Les recettes du malus s’élèvent à 26,5 millions d’euros sur les 9 premiers mois de 2024 pour les véhicules de marques RENAULT, et passeraient à 43,9 millions d’euros (+66%) sur la même période en 2025, puis à 161,4 millions d’euros pour les 9 premiers mois de 2027 (+510% vs 2024).

 

  • Sur la base des immatriculations réalisées sur les 9 premiers mois de l’année 2024, les véhicules électrifiés (Microhybrides, Hybrides et Hybrides Rechargeables) représenteraient 60% des recettes du malus en 2025 contre 40% pour les véhicules essence et Diesel. Toujours sur une projection du mix 2024 pour l’année 2025, le montant des recettes liées aux microhybrides (147,3 millions) serait supérieur à celui des véhicules Diesel (130,7 millions).  

Mobilians regrette que ces mesures n’aient pas fait l’objet d’une consultation préalable avec les acteurs de la filière, alors qu’elles auront des effets conséquents sur la production automobile en France, ainsi que sur l’augmentation du prix d’acquisition des véhicules.
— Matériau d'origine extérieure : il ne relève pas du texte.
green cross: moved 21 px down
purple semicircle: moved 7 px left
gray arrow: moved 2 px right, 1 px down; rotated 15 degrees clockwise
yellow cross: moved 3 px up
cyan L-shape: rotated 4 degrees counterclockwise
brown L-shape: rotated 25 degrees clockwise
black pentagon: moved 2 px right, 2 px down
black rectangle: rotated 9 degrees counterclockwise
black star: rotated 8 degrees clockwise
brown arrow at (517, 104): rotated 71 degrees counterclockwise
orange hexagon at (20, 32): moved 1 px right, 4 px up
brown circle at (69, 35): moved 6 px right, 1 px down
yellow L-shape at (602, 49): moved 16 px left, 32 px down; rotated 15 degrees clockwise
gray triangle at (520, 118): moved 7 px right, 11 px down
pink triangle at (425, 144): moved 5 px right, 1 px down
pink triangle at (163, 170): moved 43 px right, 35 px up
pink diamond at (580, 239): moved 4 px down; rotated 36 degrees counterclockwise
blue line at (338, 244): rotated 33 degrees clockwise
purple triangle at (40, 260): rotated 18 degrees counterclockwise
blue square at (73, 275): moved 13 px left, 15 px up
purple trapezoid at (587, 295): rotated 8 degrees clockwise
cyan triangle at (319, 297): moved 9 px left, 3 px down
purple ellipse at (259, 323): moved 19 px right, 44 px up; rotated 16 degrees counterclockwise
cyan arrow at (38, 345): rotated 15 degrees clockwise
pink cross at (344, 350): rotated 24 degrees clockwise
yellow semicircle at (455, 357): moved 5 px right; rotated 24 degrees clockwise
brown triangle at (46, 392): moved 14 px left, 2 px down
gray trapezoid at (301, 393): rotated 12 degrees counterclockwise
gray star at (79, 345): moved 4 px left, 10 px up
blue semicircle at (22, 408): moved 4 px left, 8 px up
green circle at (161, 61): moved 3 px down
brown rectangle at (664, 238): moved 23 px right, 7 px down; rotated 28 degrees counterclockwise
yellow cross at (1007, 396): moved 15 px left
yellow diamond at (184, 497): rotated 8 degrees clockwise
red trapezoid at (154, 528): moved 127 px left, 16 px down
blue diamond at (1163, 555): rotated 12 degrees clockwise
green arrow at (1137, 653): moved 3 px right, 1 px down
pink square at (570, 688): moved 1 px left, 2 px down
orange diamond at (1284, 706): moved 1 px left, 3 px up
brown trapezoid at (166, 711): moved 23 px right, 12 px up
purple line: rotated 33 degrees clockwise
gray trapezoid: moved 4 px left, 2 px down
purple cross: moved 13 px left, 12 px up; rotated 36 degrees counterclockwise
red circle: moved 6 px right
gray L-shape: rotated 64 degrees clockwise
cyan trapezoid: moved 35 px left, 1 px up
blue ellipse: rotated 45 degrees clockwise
Xavier Horent, Délégué général de Mobilians, rappelle : « Nous souhaitons alerter sur les conséquences d’un surrégime fiscal et réglementaire imposé à la filière automobile et aux automobilistes français. La pression fiscale, exponentielle et sans aucune commune mesure avec aucun autre secteur risque d’atteindre un niveau confiscatoire historique. Il n’est absolument pas compensé par des mesures d’aides ambitieuses à la transformation du parc : resserrement du bonus, suppression du bonus aux personnes morales, projet de baisse des avantages en nature aux véhicules électriques de fonction… C’est une ligne rouge qui entraîne le secteur dans une spirale dépressive inquiétante. Il y a là un risque de déstabilisation économique et sociale qu’il s’agit impérativement de conjurer rapidement».